Tuesday, February 21, 2012

Holmes as Aesthete

In the new book "Sherlock Holmes and Philosophy" Sawyer J Lahr draws a parallel between Sherlock Holmes and Oscar Wilde (in a chapter entitled "Dark Rumors and Hereditary Tendencies"). This is by no means a new comparison as Conan Doyle and Oscar Wilde were contemporaries. Arguments already made by Graham Robb are reprized.

Lahr takes a somewhat new approach by suggesting the main similarity is having the temperament of an artist (poet/aesthete etc). There are certainly aspects of the original character that resonate. But Lahr's strikes a sour note with my by characterizing them with phrases like "supernatural powers of deduction" and a paragraph later "super powers of deduction". Because if there is one thing that Holmes never accepted it was that his powers were either magical of necessarily unique. In several cases supernatural explanations were immediately placed in the "impossible" category.
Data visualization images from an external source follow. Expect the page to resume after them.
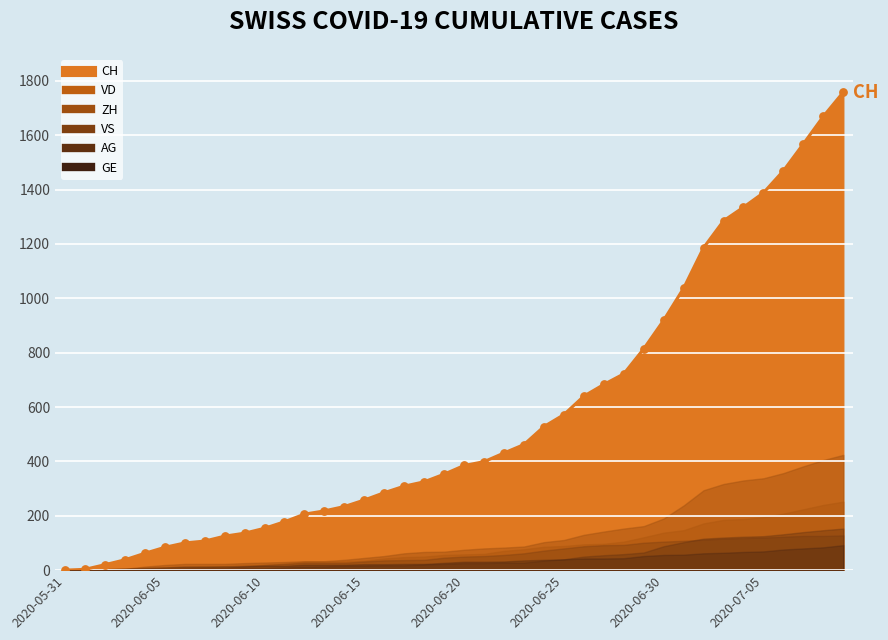

Is the value of VS at 2020-07-06 greater than the value of AG at 2020-07-04?

No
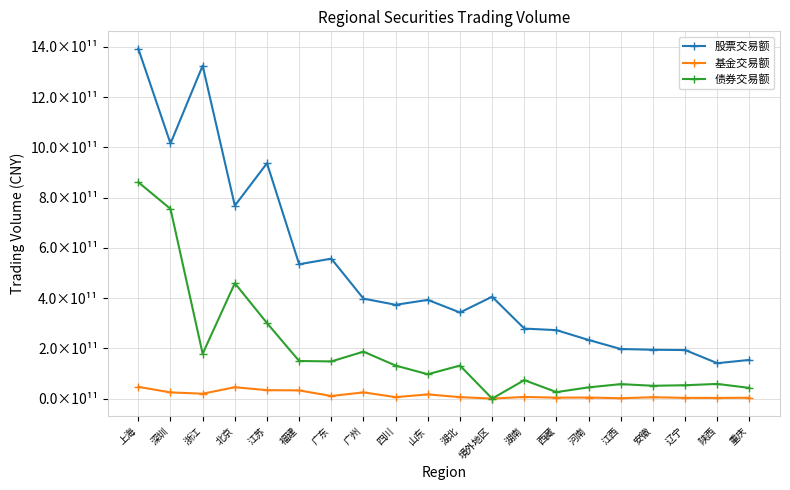

What are all the series names shown in the legend?

股票交易额, 基金交易额, 债券交易额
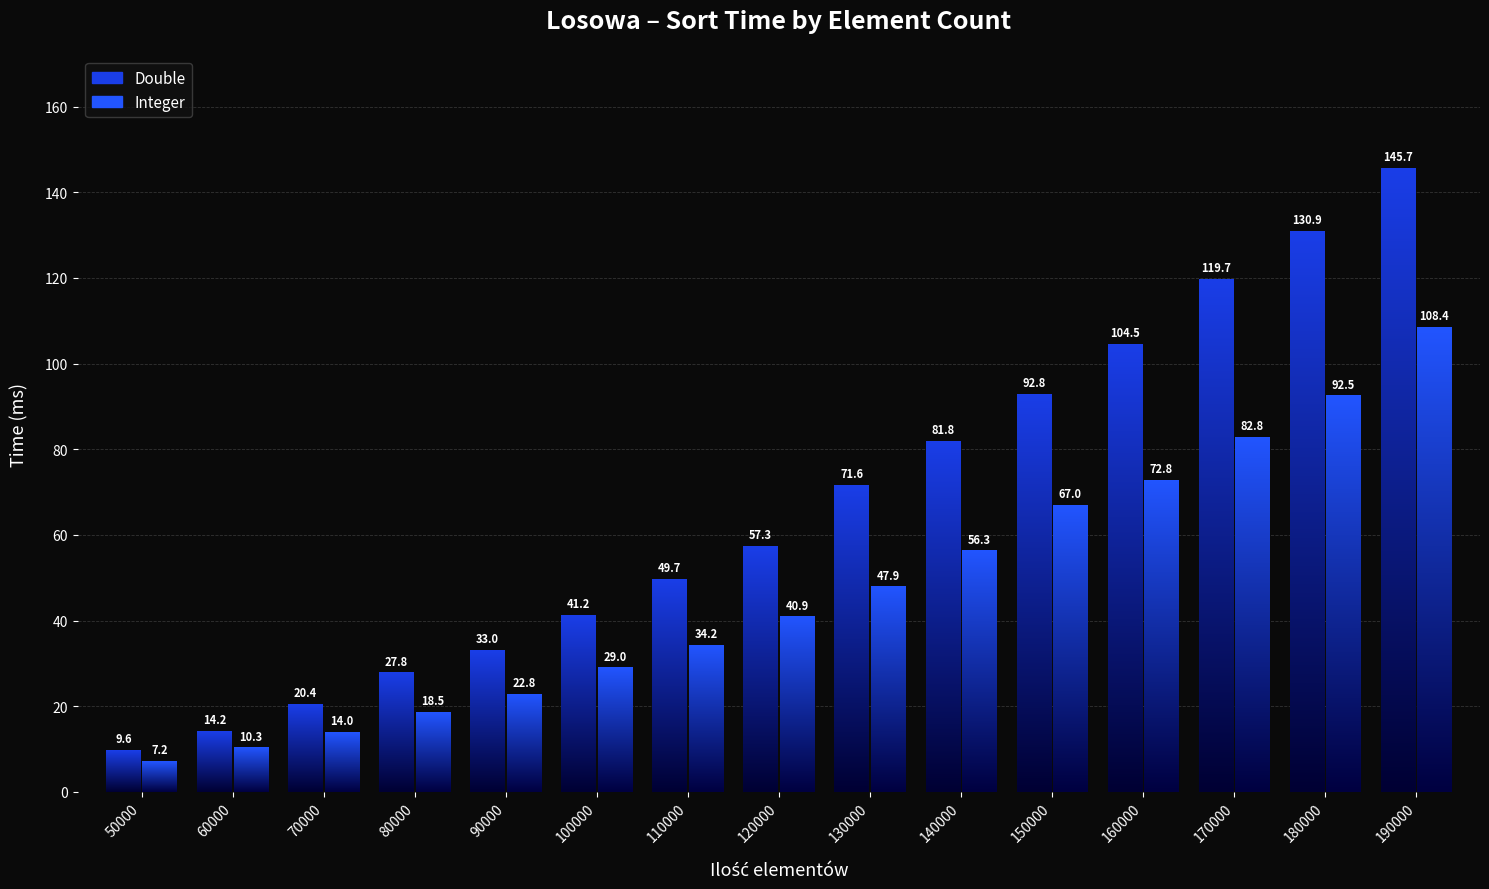

True or false: Integer has a value of 10.4 at 90000.

False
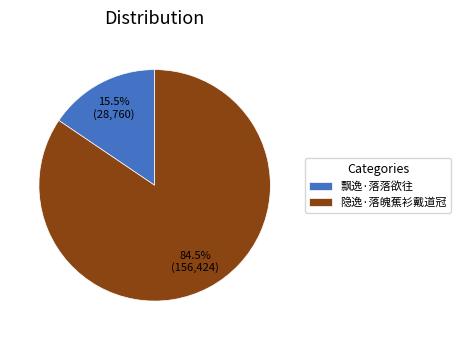

Rank the categories by value from highest to lowest.

隐逸·落魄蕉衫戴道冠, 飘逸·落落欲往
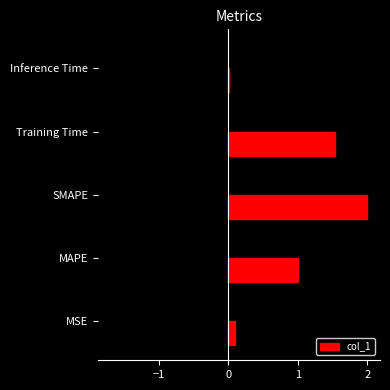

True or false: the data shows 0.1 at −2.

False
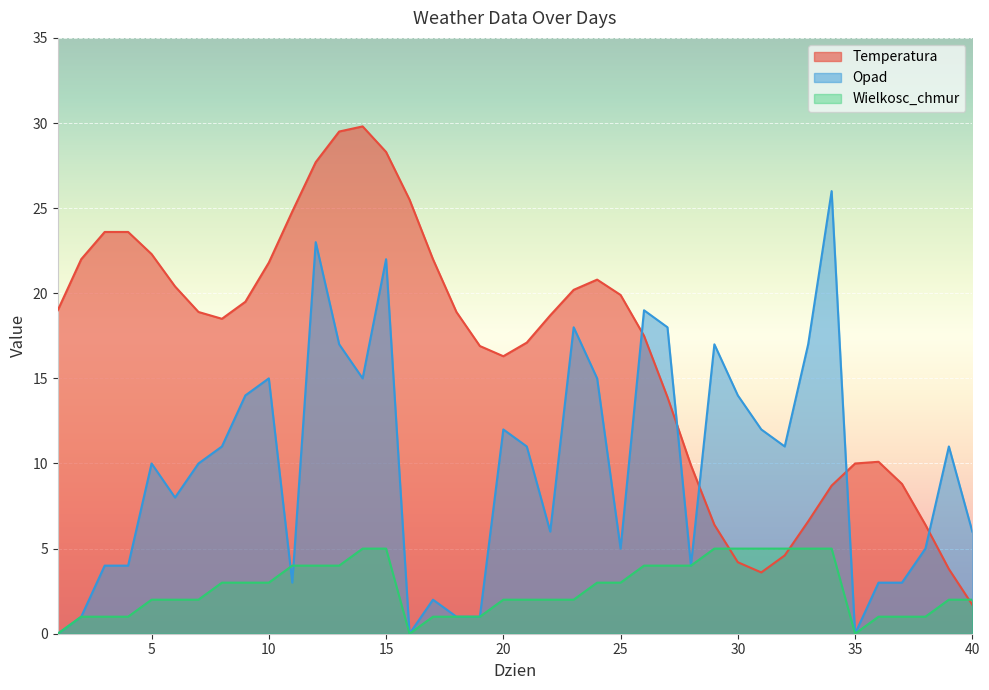

Which category has the highest value across all series?

14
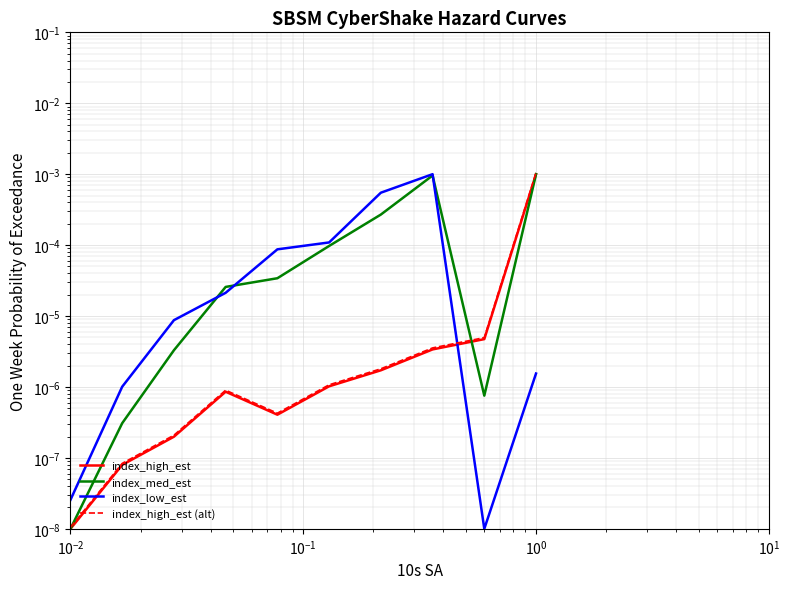

Which series ends up on top after the final intersection of index_high_est and index_low_est?

index_high_est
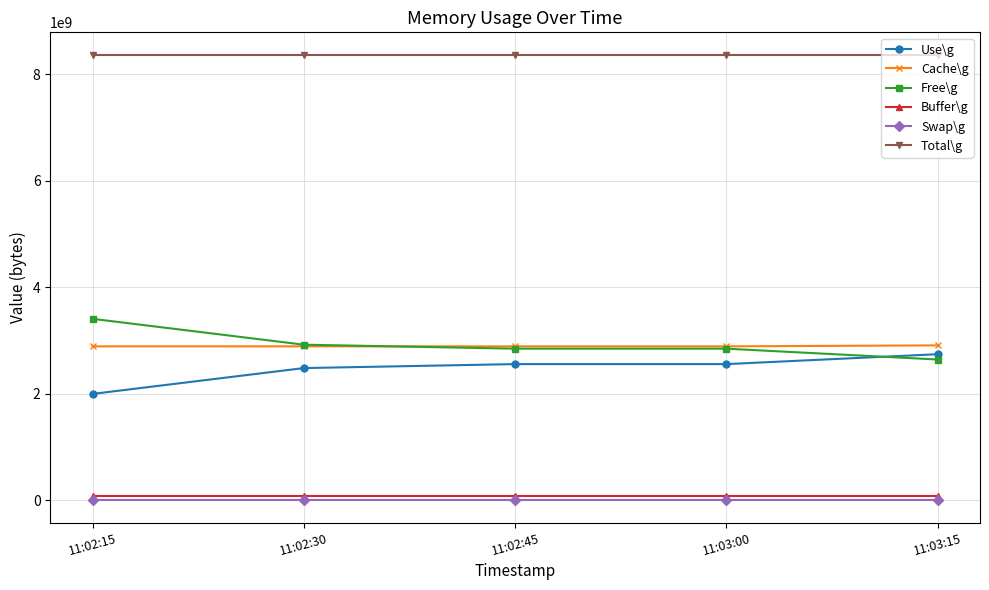

How many series are shown in this chart?

6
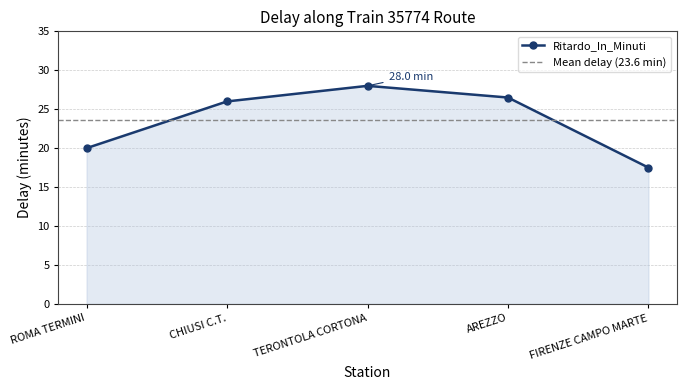

Read the value at FIRENZE CAMPO MARTE.

17.5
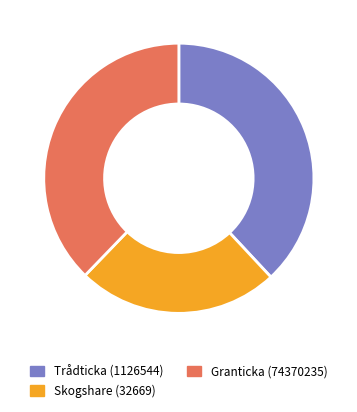

Does any single category account for the majority?

No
And Sherlock Holmes is the kind of character that you can easily fit into a great many categories just as convincingly: the dispassionate scientist, the rugged adventurer or the romantic cynic. So I am not sure how convinced I am by Holmes as the archetypal aesthete. However there is some appeal to the notion of the "homosexual tensions" between Holmes-as-aesthete and Watson-as-philistine. It is also good to see some coverage of Rupert Everett's outing as Holmes--in what I think is a very under-rated performance.